Data extracted from a collection:

*** Block opens ***

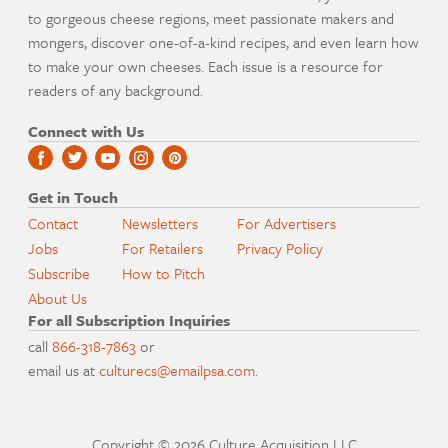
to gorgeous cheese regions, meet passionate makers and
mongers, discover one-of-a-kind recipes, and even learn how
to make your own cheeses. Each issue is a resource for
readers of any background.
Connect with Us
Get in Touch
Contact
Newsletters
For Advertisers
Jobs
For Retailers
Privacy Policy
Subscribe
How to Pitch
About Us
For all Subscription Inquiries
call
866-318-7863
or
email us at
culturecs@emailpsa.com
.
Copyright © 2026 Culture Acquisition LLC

*** Block closes ***
*** Block opens ***

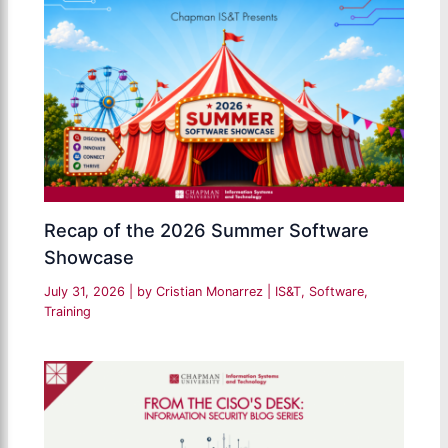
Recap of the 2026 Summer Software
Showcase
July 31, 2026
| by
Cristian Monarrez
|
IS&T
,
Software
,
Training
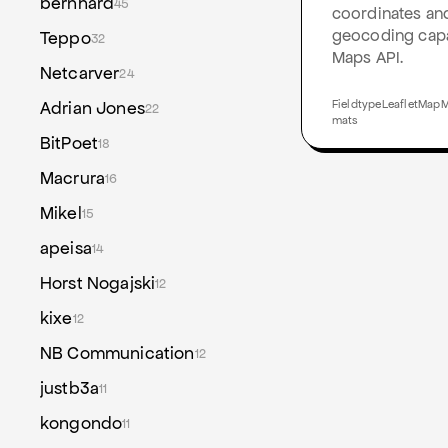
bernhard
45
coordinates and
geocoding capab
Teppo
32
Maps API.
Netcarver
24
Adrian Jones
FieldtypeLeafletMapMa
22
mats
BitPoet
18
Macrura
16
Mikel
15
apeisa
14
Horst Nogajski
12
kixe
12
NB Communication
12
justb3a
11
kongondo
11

*** Block closes ***
*** Block opens ***

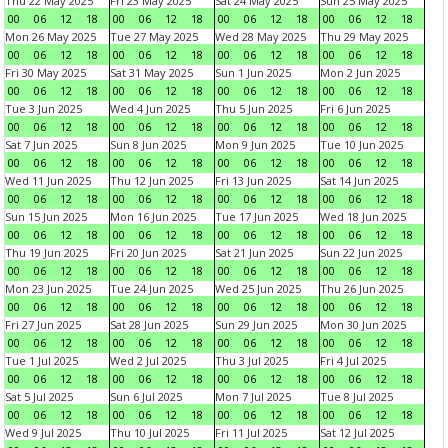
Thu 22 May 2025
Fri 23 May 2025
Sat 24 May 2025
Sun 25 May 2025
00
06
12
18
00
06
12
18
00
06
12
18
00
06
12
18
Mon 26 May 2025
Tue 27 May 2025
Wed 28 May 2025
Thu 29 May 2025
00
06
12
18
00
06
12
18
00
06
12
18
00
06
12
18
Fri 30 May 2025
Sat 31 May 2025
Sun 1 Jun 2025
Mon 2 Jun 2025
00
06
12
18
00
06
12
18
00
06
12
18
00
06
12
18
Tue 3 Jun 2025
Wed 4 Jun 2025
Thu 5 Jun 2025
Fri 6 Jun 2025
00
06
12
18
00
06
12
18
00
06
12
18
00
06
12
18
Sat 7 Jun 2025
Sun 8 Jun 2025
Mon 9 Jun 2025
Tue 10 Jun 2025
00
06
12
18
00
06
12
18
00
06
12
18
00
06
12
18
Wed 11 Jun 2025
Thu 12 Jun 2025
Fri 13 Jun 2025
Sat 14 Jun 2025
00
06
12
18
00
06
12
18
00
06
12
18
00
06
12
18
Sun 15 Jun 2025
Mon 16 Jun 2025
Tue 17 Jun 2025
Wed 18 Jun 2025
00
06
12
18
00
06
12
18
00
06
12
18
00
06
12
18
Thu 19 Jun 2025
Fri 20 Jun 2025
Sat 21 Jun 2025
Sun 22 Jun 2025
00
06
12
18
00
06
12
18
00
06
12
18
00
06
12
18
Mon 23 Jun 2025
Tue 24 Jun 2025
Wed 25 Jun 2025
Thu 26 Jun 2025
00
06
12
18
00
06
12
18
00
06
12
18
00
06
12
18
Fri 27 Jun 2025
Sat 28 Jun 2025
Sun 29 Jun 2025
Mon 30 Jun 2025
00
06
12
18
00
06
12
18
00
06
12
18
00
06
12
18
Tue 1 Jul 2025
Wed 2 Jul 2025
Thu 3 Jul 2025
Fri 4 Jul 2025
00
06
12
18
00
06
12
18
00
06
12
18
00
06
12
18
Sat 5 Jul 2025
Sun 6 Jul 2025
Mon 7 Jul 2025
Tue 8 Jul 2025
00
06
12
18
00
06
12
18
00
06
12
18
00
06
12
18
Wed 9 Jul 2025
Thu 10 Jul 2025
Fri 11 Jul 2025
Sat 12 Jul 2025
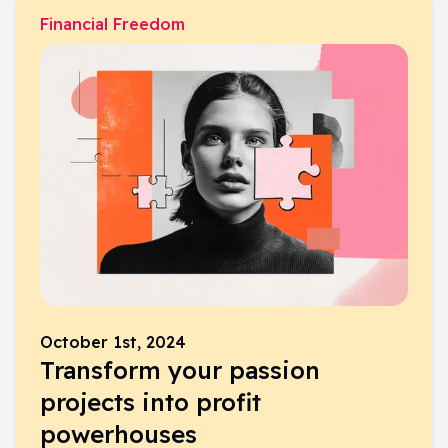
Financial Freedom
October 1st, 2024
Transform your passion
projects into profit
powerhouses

*** Block closes ***

● **JOB**
Once you have read through the entries above, state how many lines hold the word "your", giving nothing but the number.

● **WRITTEN ANSWER**
2